For PostgreSQL 16+, use `pg_stat_io` to separate CPU-bound query churn from I/O pressure. For older versions, inspect `pg_stat_bgwriter`, `pg_stat_wal` when available, checkpoint logs, OS I/O wait, and storage metrics.

## Diagnosis Heuristics

- High `calls` plus low mean time can still burn CPU. Fix with caching, batching, fewer round trips, or app-side deduplication.
- Estimate calls/sec from two `pg_stat_statements` snapshots around the incident.

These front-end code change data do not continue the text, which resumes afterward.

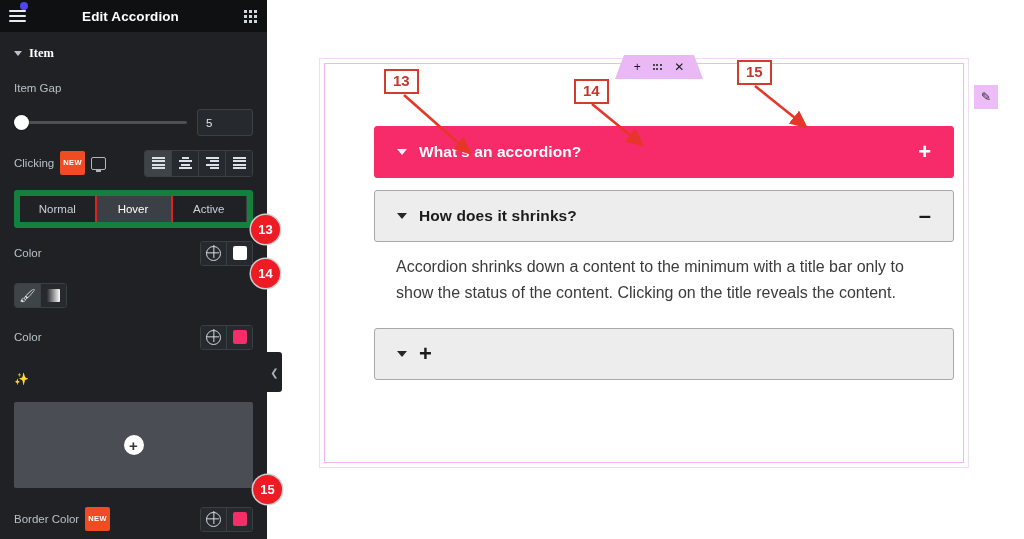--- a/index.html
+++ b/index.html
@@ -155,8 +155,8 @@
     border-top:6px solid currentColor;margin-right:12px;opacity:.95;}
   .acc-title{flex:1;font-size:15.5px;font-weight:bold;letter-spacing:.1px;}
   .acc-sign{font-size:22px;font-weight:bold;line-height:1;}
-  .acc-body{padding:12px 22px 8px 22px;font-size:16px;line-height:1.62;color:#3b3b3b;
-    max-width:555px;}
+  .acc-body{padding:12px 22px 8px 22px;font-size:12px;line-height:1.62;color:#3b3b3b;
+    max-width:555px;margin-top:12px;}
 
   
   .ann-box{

A query can dominate CPU through call rate even when mean time is small.
- Compare rows/call, shared block hit/read ratio, temp blocks, WAL bytes, JIT time, and parallel worker usage before deciding whether the pressure is CPU, I/O, memory spill, or write amplification.
- High mean/max time with low calls points to plan quality, missing index, stale stats, bloated tables, or large result sets.
- `temp_blks_written` or `temporary file` logs point to sort/hash spills. Inspect `work_mem`, query shape, indexes, and row estimates.
- Lock waits usually make CPU look high indirectly through blocked backlogs and retry storms. Identify blockers before tuning SQL.
- Many active sessions running the same query can be a connection pool or application retry problem, not only a query problem.
- Sequential scans are not automatically bad. Compare scanned rows, selected rows, table size, cache hit ratio, and whether the query is intentionally analytical.
- Avoid global config changes until query/index/app causes are ruled out.

## Safe Fix Patterns

- Add a targeted `CREATE INDEX CONCURRENTLY` only after sizing the table, checking write rate, confirming the predicate/join/order pattern, and defining monitoring plus rollback. Treat it as change-window work on large or busy tables.
- Rewrite non-sargable predicates into indexable forms.
- Limit returned columns and rows; remove accidental N+1 patterns.
- Batch writes and reads with bounded batch sizes.
- Run `ANALYZE` on tables with stale statistics.
- Tune one query before increasing server-wide memory or parallelism settings.

## Verification

- Compare p95/p99 latency, CPU, calls/sec, rows/call, buffers read, temp writes, and lock waits before and after.
- Re-run the exact fingerprint in `pg_stat_statements`.
- Confirm the new plan uses the intended index and does not regress another common predicate.
- Define rollback: drop concurrent index, revert query change, restore pool settings, or disable a feature flag.